EXCERPTED TEXT Start Marker

The new product is aimed at providing multi-factorial variables to enhance assessment of credit worthiness of SMEs and allow the Bank to provide added insight to its SME clients on how to improve their credit portfolios.

In a statement sent to the Ghana News Agency on Friday, Mr Ababio reiterated the Bank’s commitment towards the continual organisation of clinics for SMEs to provide them with more tactical advice on how to operate successful businesses.

“UT Bank reinforced its commitment to empowering SMEs by promising to organise more clinics in the future to provide tactical advice for SMEs.”

He said the Bank would continue to demonstrate strong partnerships in the country to maintain its position as the leading SME centric bank in Ghana.

He said the organisation of SME Clinic was to reinforce UT Bank’s commitment to understand the needs of customers and to develop innovative solutions which reinforces their quest to do more.

The maiden UT Bank SME Clinic, held under the theme ‘Funding Your Business - Strategies, Options and Considerations, brought together industry players, financial experts and entrepreneurs to explore solutions for business financing and strategies towards improving their businesses.

Mr. Stephen Antwi-Asimeng, Chief Executive Officer, UT Bank lauded the contributions of the SME towards the Ghanaian economy as it had been proven to contribute 70 per cent of the nation’s annual Gross Domestic Product.

“As UT Bank's core area is SME, we have come to understand that they usually need a lot more than financing and that is why we have assembled some of the best SME minds to teach us how to unravel some of the problems,” he added.

EXCERPTED TEXT End Marker
RECORDS SUPPLIED Start Marker

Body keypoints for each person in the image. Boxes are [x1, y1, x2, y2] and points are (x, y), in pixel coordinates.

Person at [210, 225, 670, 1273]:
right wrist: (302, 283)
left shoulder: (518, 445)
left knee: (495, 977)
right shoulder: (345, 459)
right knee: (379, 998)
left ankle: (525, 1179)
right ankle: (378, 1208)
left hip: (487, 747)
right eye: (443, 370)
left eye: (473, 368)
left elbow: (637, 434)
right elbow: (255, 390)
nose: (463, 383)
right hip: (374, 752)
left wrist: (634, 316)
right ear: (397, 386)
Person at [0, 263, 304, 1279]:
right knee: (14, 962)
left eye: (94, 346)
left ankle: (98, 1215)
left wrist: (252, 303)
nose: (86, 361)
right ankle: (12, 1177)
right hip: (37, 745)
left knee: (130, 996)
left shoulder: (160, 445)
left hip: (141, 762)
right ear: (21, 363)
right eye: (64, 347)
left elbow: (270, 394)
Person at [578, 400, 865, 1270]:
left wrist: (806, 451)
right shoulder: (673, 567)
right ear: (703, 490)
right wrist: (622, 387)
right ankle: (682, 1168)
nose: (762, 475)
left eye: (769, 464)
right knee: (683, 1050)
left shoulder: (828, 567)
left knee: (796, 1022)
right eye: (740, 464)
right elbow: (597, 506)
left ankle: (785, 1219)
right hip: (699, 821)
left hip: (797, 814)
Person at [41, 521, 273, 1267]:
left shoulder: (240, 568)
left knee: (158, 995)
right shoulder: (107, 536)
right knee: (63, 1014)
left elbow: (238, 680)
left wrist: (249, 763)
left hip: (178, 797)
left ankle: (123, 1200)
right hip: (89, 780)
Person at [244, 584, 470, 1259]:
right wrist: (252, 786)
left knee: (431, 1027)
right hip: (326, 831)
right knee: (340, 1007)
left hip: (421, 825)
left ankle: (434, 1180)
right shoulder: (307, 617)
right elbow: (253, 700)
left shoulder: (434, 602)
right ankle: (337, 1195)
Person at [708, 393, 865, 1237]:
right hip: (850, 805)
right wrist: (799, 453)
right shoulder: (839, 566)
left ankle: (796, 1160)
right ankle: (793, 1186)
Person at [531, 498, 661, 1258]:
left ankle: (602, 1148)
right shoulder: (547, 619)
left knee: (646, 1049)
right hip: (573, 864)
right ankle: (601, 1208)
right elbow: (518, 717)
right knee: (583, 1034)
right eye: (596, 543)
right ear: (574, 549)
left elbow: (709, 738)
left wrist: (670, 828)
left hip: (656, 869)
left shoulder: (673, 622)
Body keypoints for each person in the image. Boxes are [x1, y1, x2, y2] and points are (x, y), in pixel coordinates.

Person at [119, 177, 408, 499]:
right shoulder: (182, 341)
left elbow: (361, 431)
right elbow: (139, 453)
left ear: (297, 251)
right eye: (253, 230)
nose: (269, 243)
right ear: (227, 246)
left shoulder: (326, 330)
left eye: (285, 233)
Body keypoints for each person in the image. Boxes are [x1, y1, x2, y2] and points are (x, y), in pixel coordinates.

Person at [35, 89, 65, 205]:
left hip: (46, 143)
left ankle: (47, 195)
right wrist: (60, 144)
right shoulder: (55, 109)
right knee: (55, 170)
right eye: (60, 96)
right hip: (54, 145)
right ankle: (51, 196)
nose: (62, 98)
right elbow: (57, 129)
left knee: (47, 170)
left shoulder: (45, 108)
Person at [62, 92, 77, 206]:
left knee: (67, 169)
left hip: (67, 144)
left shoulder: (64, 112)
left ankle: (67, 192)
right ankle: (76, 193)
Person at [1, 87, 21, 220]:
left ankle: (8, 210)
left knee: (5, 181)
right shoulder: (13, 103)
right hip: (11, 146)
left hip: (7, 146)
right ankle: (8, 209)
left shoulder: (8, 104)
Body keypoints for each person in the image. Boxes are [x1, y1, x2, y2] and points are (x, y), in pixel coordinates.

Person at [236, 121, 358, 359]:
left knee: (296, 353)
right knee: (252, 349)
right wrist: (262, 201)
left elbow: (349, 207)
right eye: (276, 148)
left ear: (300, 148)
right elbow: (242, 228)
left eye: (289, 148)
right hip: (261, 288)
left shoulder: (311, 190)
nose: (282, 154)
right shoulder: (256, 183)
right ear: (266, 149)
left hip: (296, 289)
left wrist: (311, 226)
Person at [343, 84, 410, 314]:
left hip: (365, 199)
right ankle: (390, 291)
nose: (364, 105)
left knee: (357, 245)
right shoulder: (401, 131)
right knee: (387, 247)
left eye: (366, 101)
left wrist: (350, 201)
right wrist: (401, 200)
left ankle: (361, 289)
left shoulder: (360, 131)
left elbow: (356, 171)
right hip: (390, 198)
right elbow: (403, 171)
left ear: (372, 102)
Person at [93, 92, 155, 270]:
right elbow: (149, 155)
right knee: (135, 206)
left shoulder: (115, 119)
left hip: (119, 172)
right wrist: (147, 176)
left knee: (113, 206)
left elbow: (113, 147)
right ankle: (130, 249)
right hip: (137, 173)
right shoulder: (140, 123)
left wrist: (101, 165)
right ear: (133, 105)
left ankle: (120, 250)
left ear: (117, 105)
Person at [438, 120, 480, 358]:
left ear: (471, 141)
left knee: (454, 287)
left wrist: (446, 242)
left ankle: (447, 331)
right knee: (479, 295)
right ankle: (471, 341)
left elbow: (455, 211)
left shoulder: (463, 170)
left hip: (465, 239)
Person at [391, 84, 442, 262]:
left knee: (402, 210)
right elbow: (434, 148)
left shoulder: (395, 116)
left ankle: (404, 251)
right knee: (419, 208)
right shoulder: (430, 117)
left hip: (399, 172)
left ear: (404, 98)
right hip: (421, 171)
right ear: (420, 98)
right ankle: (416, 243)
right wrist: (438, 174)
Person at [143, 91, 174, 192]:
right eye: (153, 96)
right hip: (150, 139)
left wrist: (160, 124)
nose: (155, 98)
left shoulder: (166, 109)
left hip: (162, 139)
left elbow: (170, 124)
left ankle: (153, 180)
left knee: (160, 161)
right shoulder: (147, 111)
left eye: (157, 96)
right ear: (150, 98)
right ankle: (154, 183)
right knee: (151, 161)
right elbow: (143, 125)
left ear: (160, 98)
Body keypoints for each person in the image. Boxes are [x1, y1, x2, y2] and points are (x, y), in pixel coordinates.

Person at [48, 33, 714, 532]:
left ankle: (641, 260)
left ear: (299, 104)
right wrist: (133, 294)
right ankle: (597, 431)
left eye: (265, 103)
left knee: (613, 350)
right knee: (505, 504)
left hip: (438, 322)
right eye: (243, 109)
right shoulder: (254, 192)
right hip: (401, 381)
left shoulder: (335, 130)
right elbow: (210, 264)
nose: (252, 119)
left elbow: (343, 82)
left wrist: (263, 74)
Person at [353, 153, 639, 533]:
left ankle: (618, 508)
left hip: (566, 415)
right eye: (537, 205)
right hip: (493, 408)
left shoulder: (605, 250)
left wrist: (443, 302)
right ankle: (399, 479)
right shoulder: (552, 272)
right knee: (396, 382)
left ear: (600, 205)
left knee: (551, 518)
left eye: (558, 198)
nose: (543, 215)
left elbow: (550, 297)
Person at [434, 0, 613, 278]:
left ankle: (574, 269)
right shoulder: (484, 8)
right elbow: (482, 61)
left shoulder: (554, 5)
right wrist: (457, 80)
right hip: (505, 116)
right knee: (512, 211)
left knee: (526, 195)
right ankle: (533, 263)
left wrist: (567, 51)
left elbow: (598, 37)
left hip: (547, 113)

RECORDS SUPPLIED End Marker

REQUIREMENT 1:
Answer these from the text on UT Bank's SME Clinic:
(a) What was the theme of the maiden UT Bank SME Clinic?
(b) What share of Ghana's annual Gross Domestic Product did the Chief Executive Officer say SMEs contribute?
(c) To which news agency was Mr Ababio's statement sent, and on what day?
REQUIREMENT 2: Write the next part of the text on UT Bank's SME Clinic, picking up after its last sentence.
The lines above have no connection to the text on UT Bank's SME Clinic.

TASK OUTPUT 1:
(a) 'Funding Your Business - Strategies, Options and Considerations'
(b) 70 per cent
(c) The Ghana News Agency, on Friday

TASK OUTPUT 2:
Mr. Sampson Agkligoh, Managing Director of InvestCorp, an Investment Bank providing services in Asset Management, Research and Corporate Finance, also urged SMEs to have proper management systems in place while taking tax planning seriously.

"If you have your management in place, and you run your business well, banks are willing to help," said Akligoh who also stressed “the need for SMEs to desist from taking short-term loans from banks to develop long-term projects.”

Another keynote speaker, Mr. Richard Siaw, a Senior Investment Officer at private equity firm Oasis Capital also outlined alternative sources of funding for SMEs stating that “the SME sector is an engine of growth in any economy, but in the absence of financial access, it cannot be developed.”

He said Oasis Capital provided risk capital in the form of equity, quasi-equity and profit-sharing facilities to entrepreneurial businesses in Ghana and throughout Africa.